Vic and I were on again off again the entire time we dated. We were currently broken up when I discovered I was pregnant, and fought for almost two months over whether we should be together. Somewhere we reconciled, and I really can't even remember the details, but I moved in with him and his parents. (About the dumbest thing I ever did.) We got engaged, mostly because that's what his parents thought we should do. We applied for a marriage license. I bought a wedding dress from a second-hand store. We bought a bridal ring set. Then we decided to wait until at least after the baby was born. What if we didn't love each other at all and just wanted to get married because we "should"? I really loved him, but with all those breakups and makeups I wasn't sure marriage was a good idea. He wasn't sure either, and by the time I was 4 months pregnant, he'd signed up for the Marines and shipped off to boot camp.

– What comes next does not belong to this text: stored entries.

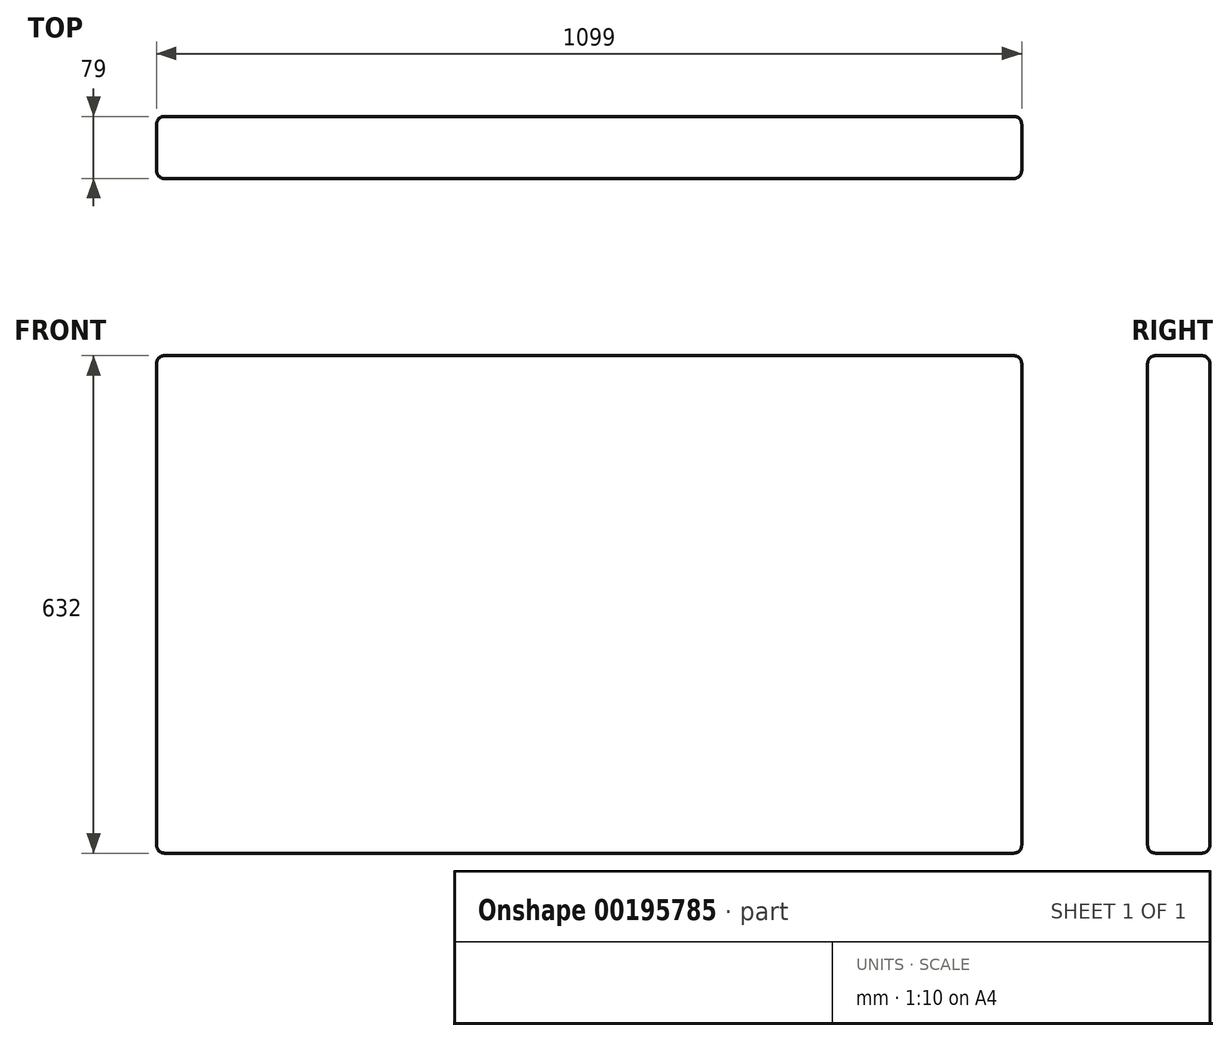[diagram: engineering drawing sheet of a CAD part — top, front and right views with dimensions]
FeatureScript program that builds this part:
annotation { "Feature Type Name" : "Feature", "Feature Type Description" : "" }
export const myFeature = defineFeature(function(context is Context, id is Id, definition is map)
    precondition{}
    {
        {
            var Q0;
            Q0=qCreatedBy(makeId("Top.planeOp"),FACE);
            var sketch = newSketch(context, id + "F0", { "sketchPlane" : qUnion([Q0])});
            skLineSegment(sketch, "E0.bottom", {"start": v(-196.05, 45.8) * mm, "end": v(902.95, 45.8) * mm});
            skLineSegment(sketch, "E0.top", {"start": v(-196.05, -33.2) * mm, "end": v(902.95, -33.2) * mm});
            skLineSegment(sketch, "E0.left", {"start": v(-196.05, 45.8) * mm, "end": v(-196.05, -33.2) * mm});
            skLineSegment(sketch, "E0.right", {"start": v(902.95, 45.8) * mm, "end": v(902.95, -33.2) * mm});
            skSolve(sketch);
        }
        {
            var Q0;
            Q0=makeQuery(id+"F0.imprint","IMPRINT",FACE,{"disambiguationData":[TD([[makeQuery(id+"F0.imprint","IMPRINT",EDGE,{"derivedFrom":sQuery(id+"F0.wireOp",EDGE,"E0.bottom")}),-1.0]])]});
            extrude(context, id + "F1", {"entities" : qUnion([Q0]), "depth" : 632 * mm});
        }
        {
            var Q0;
            Q0=makeQuery(id+"F1.opExtrude","CAP_FACE",FACE,{"disambiguationData":[OSD([sQuery(id+"F0.wireOp",EDGE,"E0.bottom"),sQuery(id+"F0.wireOp",EDGE,"E0.top"),sQuery(id+"F0.wireOp",EDGE,"E0.left"),sQuery(id+"F0.wireOp",EDGE,"E0.right")])],"isStart":false});
            var Q1;
            Q1=makeQuery(id+"F1.opExtrude","CAP_EDGE",EDGE,{"disambiguationData":[OSD([sQuery(id+"F0.wireOp",EDGE,"E0.bottom")])],"isStart":false});
            var Q2;
            Q2=makeQuery(id+"F1.opExtrude","CAP_EDGE",EDGE,{"disambiguationData":[OSD([sQuery(id+"F0.wireOp",EDGE,"E0.left")])],"isStart":false});
            var Q3;
            Q3=makeQuery(id+"F1.opExtrude","CAP_EDGE",EDGE,{"disambiguationData":[OSD([sQuery(id+"F0.wireOp",EDGE,"E0.right")])],"isStart":false});
            var Q4;
            Q4=makeQuery(id+"F1.opExtrude","SWEPT_EDGE",EDGE,{"disambiguationData":[OSD([sQuery(id+"F0.wireOp",EDGE,"E0.top"),sQuery(id+"F0.wireOp",EDGE,"E0.left")])]});
            var Q5;
            Q5=makeQuery(id+"F1.opExtrude","CAP_EDGE",EDGE,{"disambiguationData":[OSD([sQuery(id+"F0.wireOp",EDGE,"E0.top")])],"isStart":true});
            var Q6;
            Q6=makeQuery(id+"F1.opExtrude","SWEPT_EDGE",EDGE,{"disambiguationData":[OSD([sQuery(id+"F0.wireOp",EDGE,"E0.top"),sQuery(id+"F0.wireOp",EDGE,"E0.right")])]});
            var Q7;
            Q7=makeQuery(id+"F1.opExtrude","SWEPT_EDGE",EDGE,{"disambiguationData":[OSD([sQuery(id+"F0.wireOp",EDGE,"E0.bottom"),sQuery(id+"F0.wireOp",EDGE,"E0.right")])]});
            var Q8;
            Q8=makeQuery(id+"F1.opExtrude","CAP_EDGE",EDGE,{"disambiguationData":[OSD([sQuery(id+"F0.wireOp",EDGE,"E0.top")])],"isStart":false});
            var Q9;
            Q9=makeQuery(id+"F1.opExtrude","CAP_EDGE",EDGE,{"disambiguationData":[OSD([sQuery(id+"F0.wireOp",EDGE,"E0.right")])],"isStart":true});
            var Q10;
            Q10=makeQuery(id+"F1.opExtrude","CAP_FACE",FACE,{"disambiguationData":[OSD([sQuery(id+"F0.wireOp",EDGE,"E0.bottom"),sQuery(id+"F0.wireOp",EDGE,"E0.top"),sQuery(id+"F0.wireOp",EDGE,"E0.left"),sQuery(id+"F0.wireOp",EDGE,"E0.right")])],"isStart":true});
            var Q11;
            Q11=makeQuery(id+"F1.opExtrude","SWEPT_EDGE",EDGE,{"disambiguationData":[OSD([sQuery(id+"F0.wireOp",EDGE,"E0.bottom"),sQuery(id+"F0.wireOp",EDGE,"E0.left")])]});
            fillet(context, id + "F2", {"entities" : qUnion([Q0, Q1, Q2, Q3, Q4, Q5, Q6, Q7, Q8, Q9, Q10, Q11]), "radius" : 10 * mm, "tangentPropagation" : true, "allowEdgeOverflow" : false});
        }
    });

Now it might have seemed like a terrible situation doomed to fail, as many stories we've all heard. Sure, he'll marry you when he comes home. Sure, you'll wait for him. Whatever, right? He DID write a letter to an ex-girlfriend while in boot camp, saying how "confused" he was. I DID have lots of fun with my friends and very much enjoyed being away from him. But I loved him, and the longer he was away, and the more letters we exchanged, the more I missed him.
Chad was due two weeks after Vic's graduation, but decided to come early - a week and a half before he left boot camp. When I met Vic in the airport with a tiny bundle of baby, he declared he wanted to get married in his two weeks of leave before shipping off to more training. I was overwhelmed, but also completely swept away with love for him and our new son. I was 19 and immature and knew nothing of the world, but I wanted to marry this man.

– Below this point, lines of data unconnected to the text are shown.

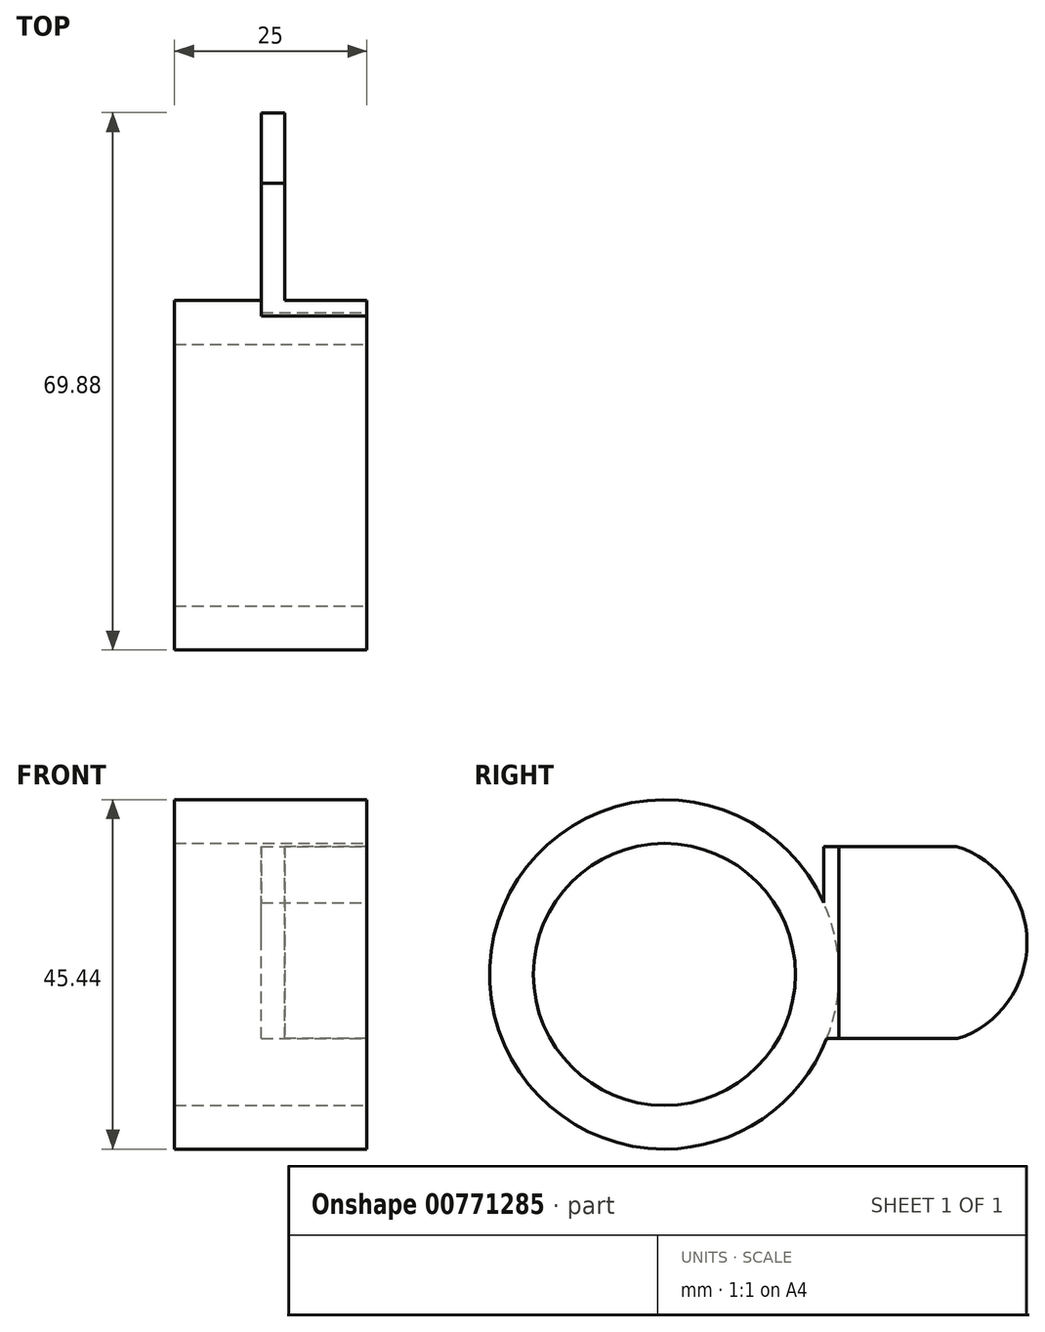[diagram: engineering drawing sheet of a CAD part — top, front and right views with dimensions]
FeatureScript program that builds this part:
annotation { "Feature Type Name" : "Feature", "Feature Type Description" : "" }
export const myFeature = defineFeature(function(context is Context, id is Id, definition is map)
    precondition{}
    {
        {
            var Q0;
            Q0=qCreatedBy(makeId("Top.planeOp"),FACE);
            var sketch = newSketch(context, id + "F0", { "sketchPlane" : qUnion([Q0])});
            skLineSegment(sketch, "E0", {"start": v(-10.64, 0) * mm, "end": v(-10.64, 24.44) * mm});
            skLineSegment(sketch, "E1", {"start": v(-10.64, 24.44) * mm, "end": v(-13.69, 24.44) * mm});
            skLineSegment(sketch, "E2", {"start": v(-13.69, 24.44) * mm, "end": v(-13.69, 0) * mm});
            skLineSegment(sketch, "E3", {"start": v(-13.69, 0) * mm, "end": v(-13.69, -2) * mm});
            skLineSegment(sketch, "E4", {"start": v(-13.69, -2) * mm, "end": v(0, -2) * mm});
            skLineSegment(sketch, "E5", {"start": v(0, -2) * mm, "end": v(0, 0) * mm});
            skLineSegment(sketch, "E6", {"start": v(0, 0) * mm, "end": v(-10.64, 0) * mm});
            skSolve(sketch);
        }
        {
            var Q0;
            Q0=makeQuery(id+"F0.imprint","IMPRINT",FACE,{"disambiguationData":[TD([[makeQuery(id+"F0.imprint","IMPRINT",EDGE,{"derivedFrom":sQuery(id+"F0.wireOp",EDGE,"E0")}),1.0]])]});
            extrude(context, id + "F1", {"entities" : qUnion([Q0]), "depth" : 25 * mm, "offsetDistance" : 25 * mm});
        }
        {
            var Q0;
            Q0=makeQuery(id+"F1.opExtrude","SWEPT_FACE",FACE,{"disambiguationData":[OSD([sQuery(id+"F0.wireOp",EDGE,"E0")])]});
            var sketch = newSketch(context, id + "F2", { "sketchPlane" : qUnion([Q0])});
            skArc(sketch, "E7", {"start": v(15.42, 0) * mm, "mid": v(24.44, 12.55) * mm, "end": v(15.28, 25) * mm});
            skLineSegment(sketch, "E8", {"start": v(15.28, 25) * mm, "end": v(24.44, 25) * mm});
            skLineSegment(sketch, "E9", {"start": v(24.44, 25) * mm, "end": v(24.44, 0) * mm});
            skLineSegment(sketch, "E10", {"start": v(24.44, 0) * mm, "end": v(15.42, 0) * mm});
            skSolve(sketch);
        }
        {
            var Q0;
            {var subQ0=sQuery(id+"F2.wireOp",EDGE,"E10");Q0=makeQuery(id+"F2.imprint","IMPRINT",FACE,{"disambiguationData":[TD([[makeQuery(id+"F2.imprint","IMPRINT",EDGE,{"derivedFrom":subQ0}),1.0]])]});}
            var Q1;
            {var subQ0=sQuery(id+"F2.wireOp",EDGE,"E8");Q1=makeQuery(id+"F2.imprint","IMPRINT",FACE,{"disambiguationData":[TD([[makeQuery(id+"F2.imprint","IMPRINT",EDGE,{"derivedFrom":subQ0}),-1.0]])]});}
            extrude(context, id + "F3", {"entities" : qUnion([Q0, Q1]), "operationType" : NewBodyOperationType.REMOVE, "oppositeDirection" : true, "depth" : 25 * mm, "offsetDistance" : 25 * mm});
        }
        {
            var Q0;
            Q0=qCreatedBy(makeId("Right.planeOp"),FACE);
            var sketch = newSketch(context, id + "F4", { "sketchPlane" : qUnion([Q0])});
            skCircle(sketch, "E11", {"center": v(-22.72, 8.36) * mm, "radius": 22.72 * mm});
            skCircle(sketch, "E12", {"center": v(-22.72, 8.36) * mm, "radius": 17.04 * mm});
            skSolve(sketch);
        }
        {
            var Q0;
            Q0=makeQuery(id+"F4.imprint","IMPRINT",FACE,{"disambiguationData":[TD([[makeQuery(id+"F4.imprint","IMPRINT",EDGE,{"derivedFrom":sQuery(id+"F4.wireOp",EDGE,"E11")}),1.0]])]});
            extrude(context, id + "F5", {"entities" : qUnion([Q0]), "operationType" : NewBodyOperationType.ADD, "oppositeDirection" : true, "depth" : 25 * mm, "offsetDistance" : 25 * mm});
        }
    });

That afternoon, a call to the courthouse told us our previously-applied-for marriage license expired in THREE DAYS. It was Thursday. If we reapplied, we'd have to wait two weeks for a new one, and in two weeks Vic would be flying to North Carolina. We frantically called every minister we could think of, but they were all booked. Finally we found one, a kindly older pastor who had also married both my brothers-in-law to their wives. He had church service on Sunday and a funeral on Saturday he said, "But I can do it tomorrow." "Umm.." I stumbled, "Well, that will have to do." It was 6pm. Our wedding was scheduled at 5pm the following day.
The wedding dress I'd held on to since we got engaged no longer fit, since when I bought it I wasn't planning to wear it 11 days after giving birth. I borrowed a nice white dress from my (very)soon-to-be mother in law - one of those she'd kept since she was 20 for the day she's skinny enough to wear it again. It wasn't beautiful and was slightly out of style, but it did just fine.
2 comments:
Ahh, what a sweet story. Thanks for sharing. We also got married on a shoestring (although slightly different circumstances), and in July it will have been 13 years, and I have no regrets. I've never missed having a big expensive wedding.
I think your wedding was lovely.
Our wedding was very small as well. My grandparents paid for the flowers (they owned a flower shop) and the reception.
I've attended many huge expensive weddings, but can't see that those people are any more married than I am. Our next anniversary will be our 27th. The low budget wedding seems to have worked.